▸ Excerpted text:
====
During the period of British Mandatory rule from 1918 until Israel’s rebirth in 1948 the term “Palestinian” was used almost exclusively for the Jews who were reclaiming, resettling and revitalizing their ancient homeland after nearly twenty centuries of exile.  Following the re-birth of Israel, the Palestinian Jews logically became known as “Israelis.” This presented an opportunity for hostile Arab leaders to appropriate the names, “Palestine” and “Palestinian”. They thus created a new group of people for political reasons. Whether this people actually constitute, or believe that they constitute, a separate and distinctive nation, still remains in doubt. Twice, in 1947-48 and again in 2000, the Palestinian Arabs were offered an independent state; on both occasions, the Palestinian Arab leaders rejected the offer, preferring instead to launch a war against Israel.

I-E  The peace that almost happened.

The principal ‘roots’ of the current Arab-Israeli conflict are neither Arab nor Israeli but British.

For a brief period following World War I, it appeared that both Arabs and Jews were poised to embark on a future of peace and prosperity. In 1919, representatives of the Arabs and the Jews reached an agreement to embark on a peaceful and bright future as friends and neighbors in the Middle East.  Had this amicable, far-reaching and far-sighted agreement between Arabs and Jews was reached over eighty years ago been faithfully implemented, it would have provided a historic opportunity to establish an enduring peace, and perhaps would have avoid the current Arab-Israeli conflict. What went wrong?

At the Paris Peace Conference of 1919 that was called to conclude World War I, His Royal Highness Emir Feisal Ibn Hussein, head of the Arab delegation and acting on behalf of the Arab Kingdom of Hejaz and all Arab peoples, signed an agreement with Dr. Chaim Weizmann, representing the World Zionist Organization, that called for Arab recognition of a Jewish National Home in Palestine and Jewish and international, recognition for an independent Arab State in the other Arabic-speaking territories of the former Turkish Empire. The Arab and Jewish delegations to the peace conferences were both in amicable agreement about the need and right of the Jews to national homeland in Palestine, and the right of the Arab people to a sovereign state outside Palestine. Feisal and Weizmann expressed their anticipation of friendly cooperation in the future.  This agreement formed the starting point for a series of international national declarations and agreements that promised national sovereignty to both Arabs and Jews.
====
▸ Provided data:
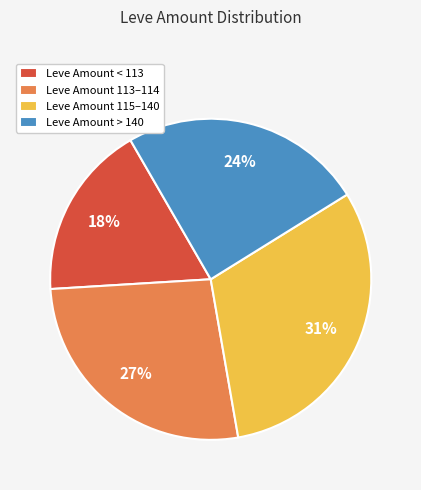

What is the largest slice in the pie chart?

Leve Amount 115–140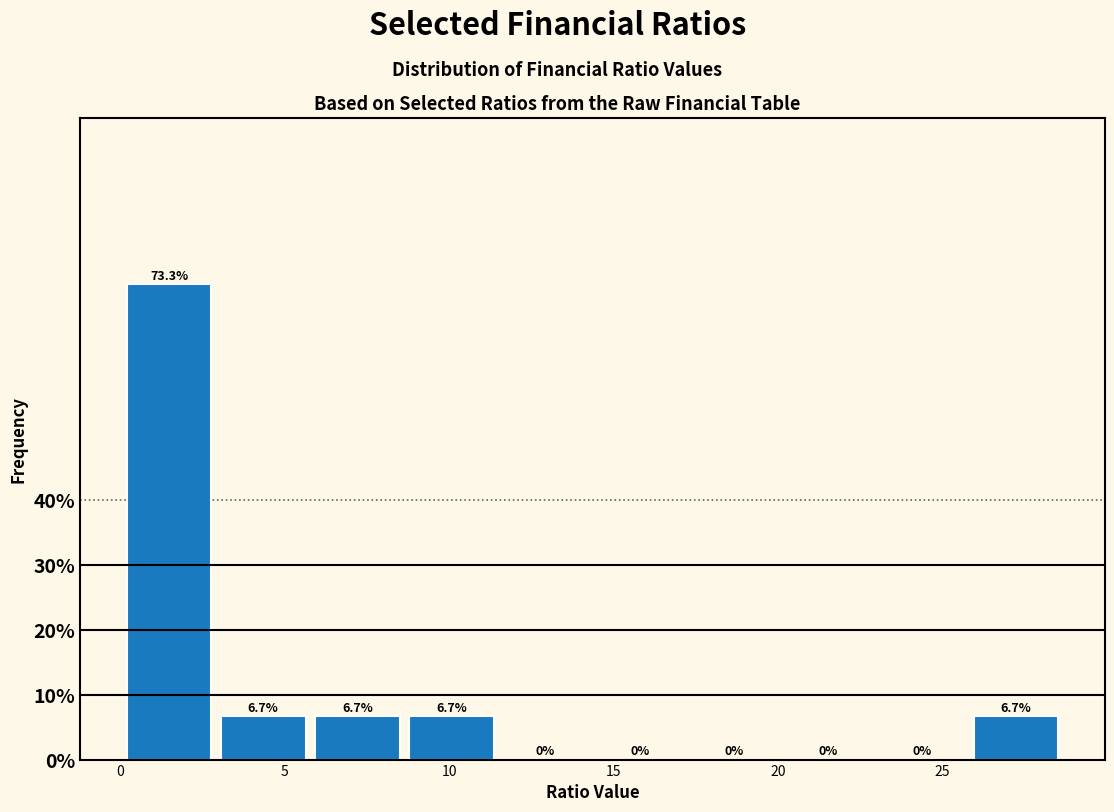

How tall is the bar that spans 6.0 to 8.5 on the x-axis? The bar edges are not printed on the chart, so give them approximately, as read against the axis.

6.7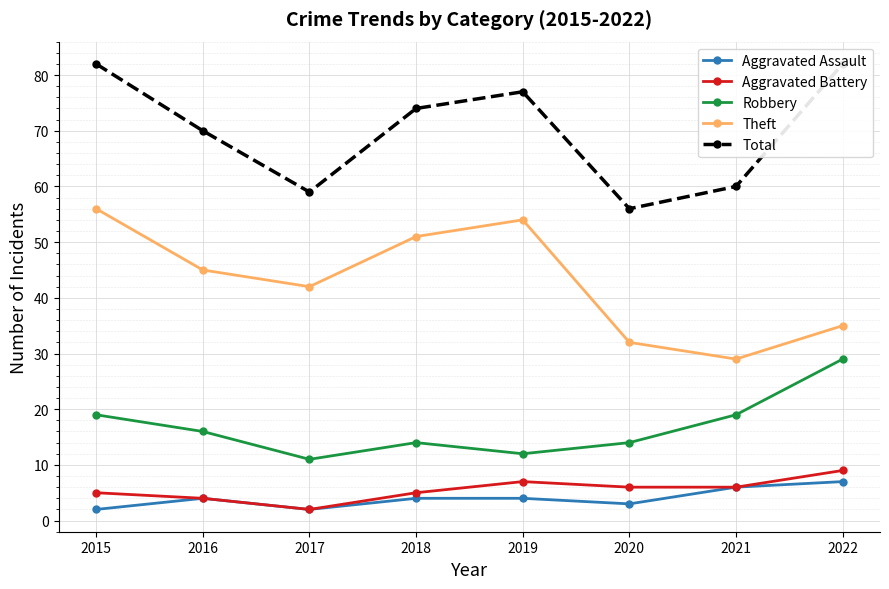

True or false: Theft and Robbery intersect in this chart.

False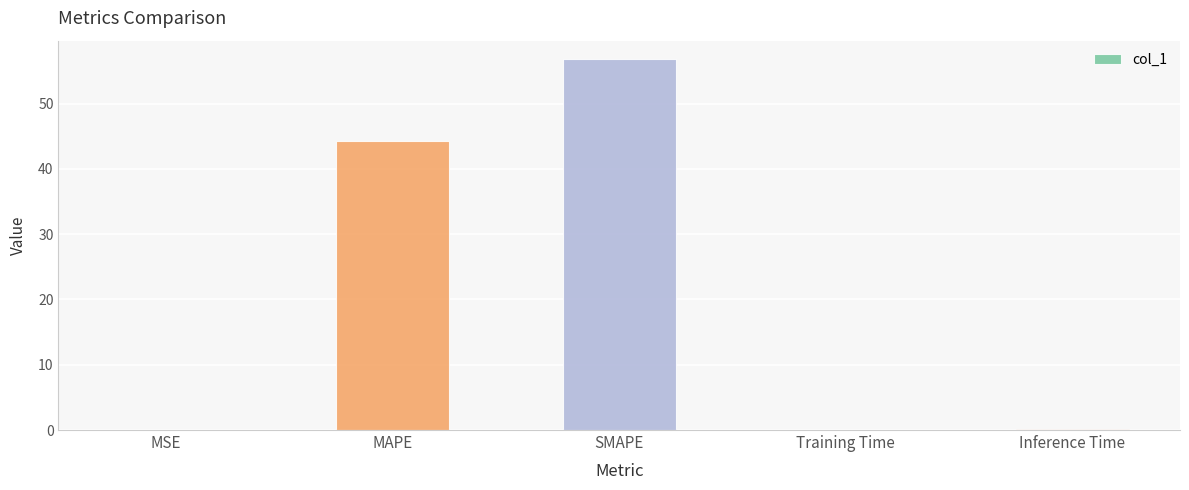

Reading right to left, extract all data points from this chart.

0.1	0.1	56.8	44.2	0.1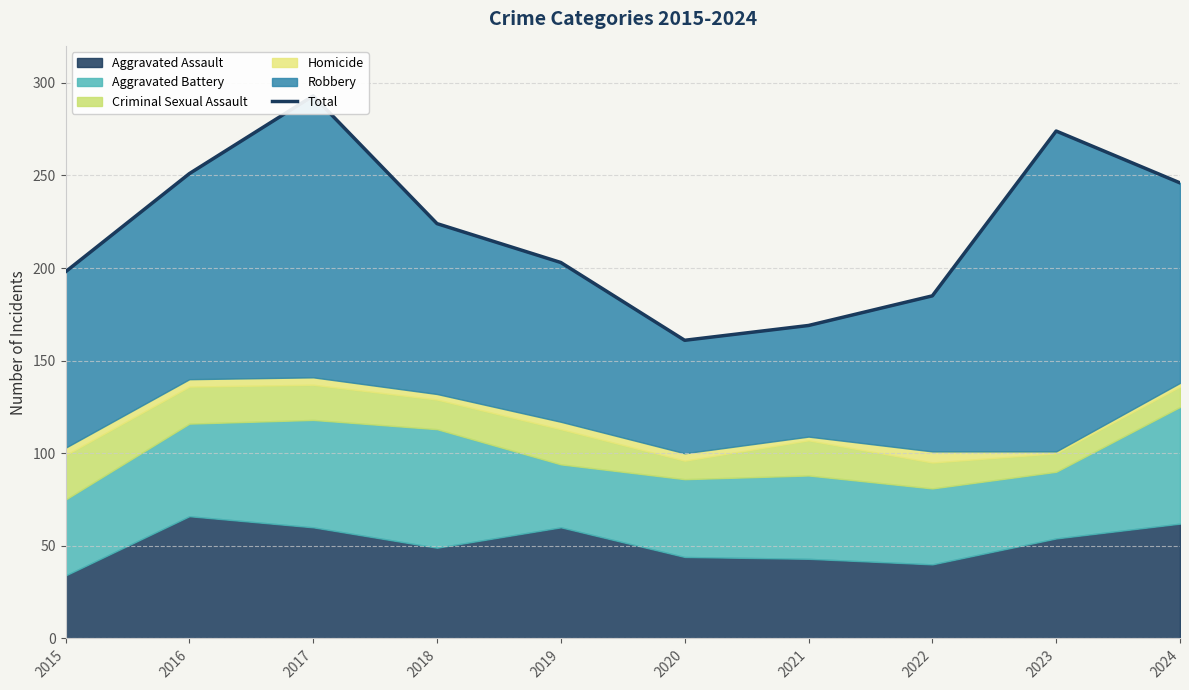

How many lines are shown in the chart?

1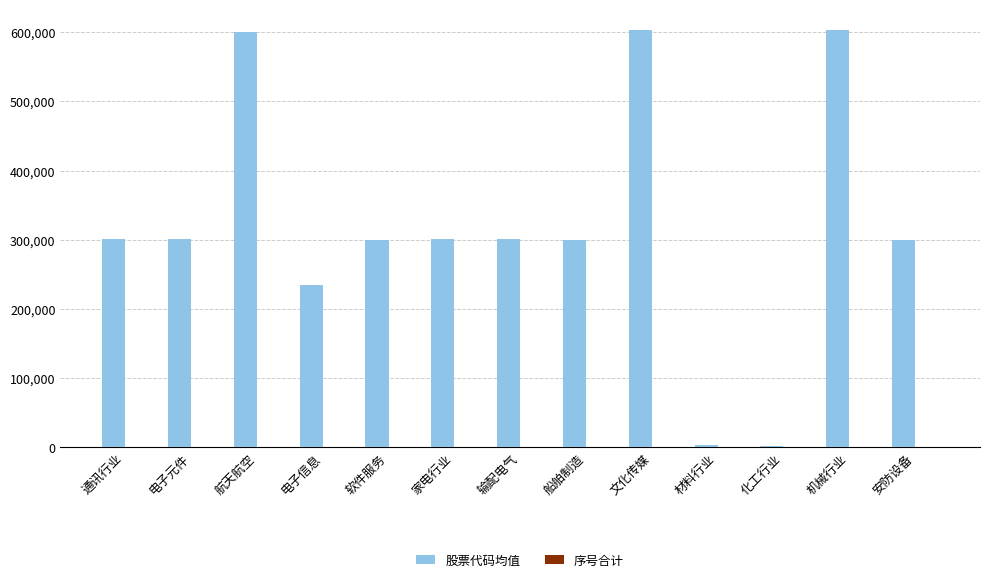

Which series has the largest total across all categories?

股票代码均值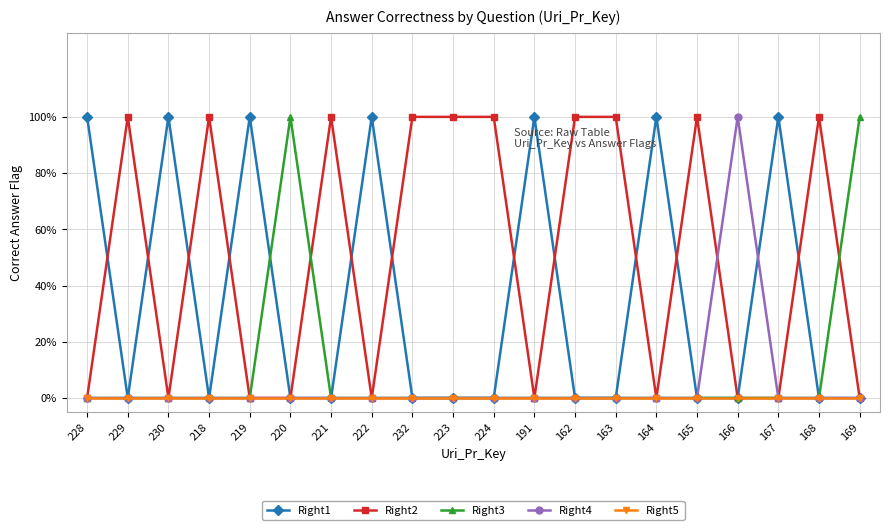

What is the spread (max minus min) of values at 221?

100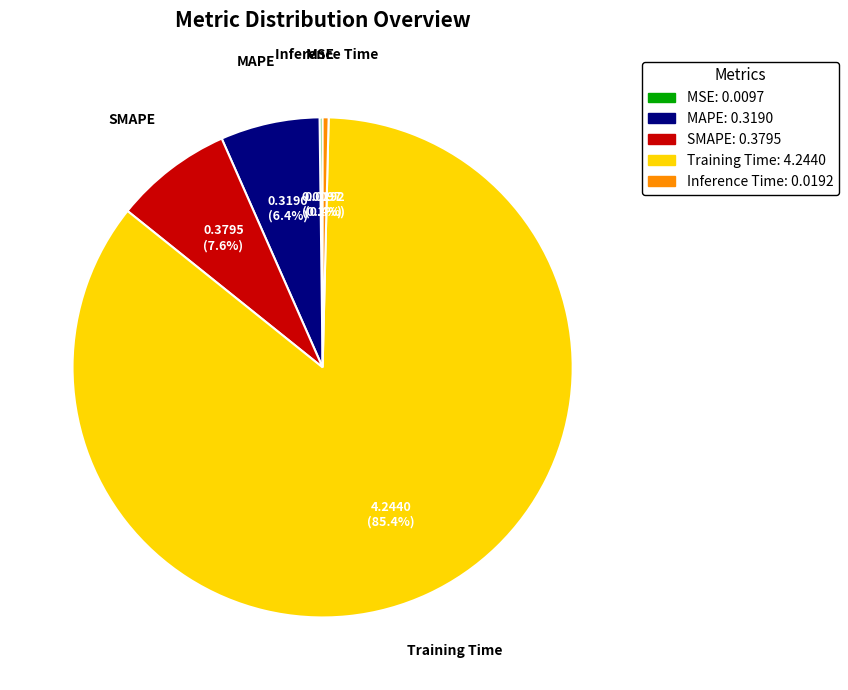

Which slice is the largest?

Training Time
====
▸ Work instructions:
1. Give the stretch from "I-E  The peace that" through "What went wrong?" in the text on the Arab-Israeli conflict again, switching "neighbors" to "partners".
2. Pick up the text on the Arab-Israeli conflict after its last sentence and continue it.

▸ Your written answers:
1.
I-E  The peace that almost happened.

The principal ‘roots’ of the current Arab-Israeli conflict are neither Arab nor Israeli but British.

For a brief period following World War I, it appeared that both Arabs and Jews were poised to embark on a future of peace and prosperity. In 1919, representatives of the Arabs and the Jews reached an agreement to embark on a peaceful and bright future as friends and partners in the Middle East.  Had this amicable, far-reaching and far-sighted agreement between Arabs and Jews was reached over eighty years ago been faithfully implemented, it would have provided a historic opportunity to establish an enduring peace, and perhaps would have avoid the current Arab-Israeli conflict. What went wrong?

2.
After the Paris conference, a series of follow-up peace conferences were held by the victorious Allies to draw new boundaries in the vast territory of the defeated Turkish Ottoman Empire, which had ruled over those lands for four hundred years. The newly formed League of Nations soon became involved in these negotiations, and issued “mandates” for future independent states in the region, to be temporarily governed by Britain and France as ‘mandatories,” or trustees, for the soon-to-be-independent new nations.

The Arabs were promised sovereignty in a number of newly-created “countries” comprising about two million square miles. The Jews were initially promised by the Allied powers a national home that was to include what is now Israel, the “West Bank”, Gaza, part of the Golan Heights, and the territory of what later became the present Kingdom of Jordan. All of these territories comprised less than one percent of the area assigned to the Arabs. The League of Nations soon afterwards issued an internationally binding agreement to be known as the League of Nations Mandate for Palestine. Britain was assigned the responsibility for faithfully implementing that Mandate.

 The League of Nations drew new boundaries for the Middle East for territories covering over two million square miles. All but 10,000 square miles of these territories were allocated to the Arabs. Ultimately, Arabs would gain sovereignty in multiple countries covering five million square miles. (the countries concerned by the League of Nations were only those of the Middle East, and not the entire Arab world:  they amount to almost TWO million square miles). Jews would finally have a homeland in less than one percent of that area.  Britain, the dominant regional power, was assigned, and accepted, a League of Nations Mandate to facilitate the establishment of the Jewish homeland in the region called Palestine.

Unfortunately, the British governments of the day sabotaged their own Mandate, thereby ruining prospects for peace between Arabs and Jews for several generations. It was the British government of Palestine that itself reneged on its commitments to the Jewish people, and in various ways incited the Arabs to oppose the Jewish presence, leading to anti-Jewish riots and eventually to all-out war.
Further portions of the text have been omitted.